Directions: Tally every line of the listing where the string "second" is found, and state the total alone.

── Record excerpts ──

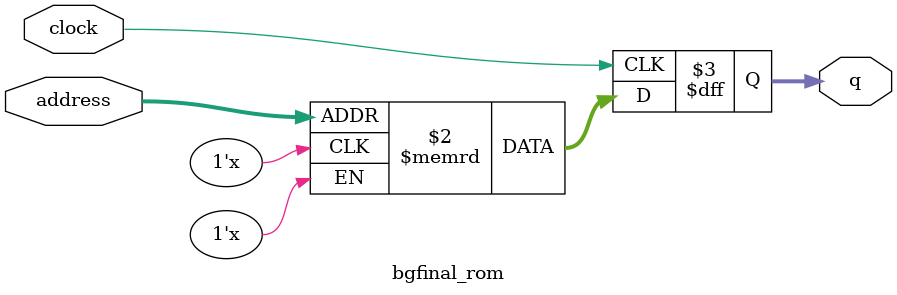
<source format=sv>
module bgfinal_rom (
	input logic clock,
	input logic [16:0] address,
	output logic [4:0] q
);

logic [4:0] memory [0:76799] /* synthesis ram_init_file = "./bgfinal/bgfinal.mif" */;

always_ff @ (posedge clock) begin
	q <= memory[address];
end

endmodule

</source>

───
── Record excerpts ──

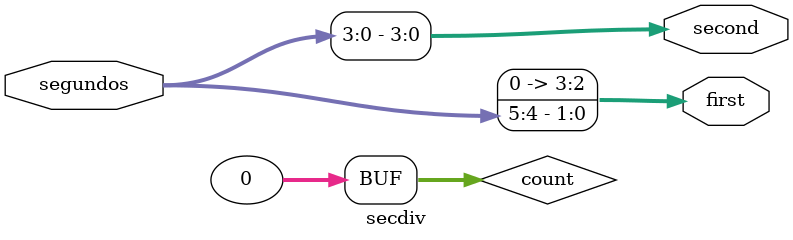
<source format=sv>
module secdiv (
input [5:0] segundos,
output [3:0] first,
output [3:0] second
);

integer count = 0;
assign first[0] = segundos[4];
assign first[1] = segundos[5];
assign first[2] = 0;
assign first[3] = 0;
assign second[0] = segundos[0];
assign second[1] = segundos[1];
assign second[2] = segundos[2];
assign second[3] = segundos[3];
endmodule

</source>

───

Task answer: 5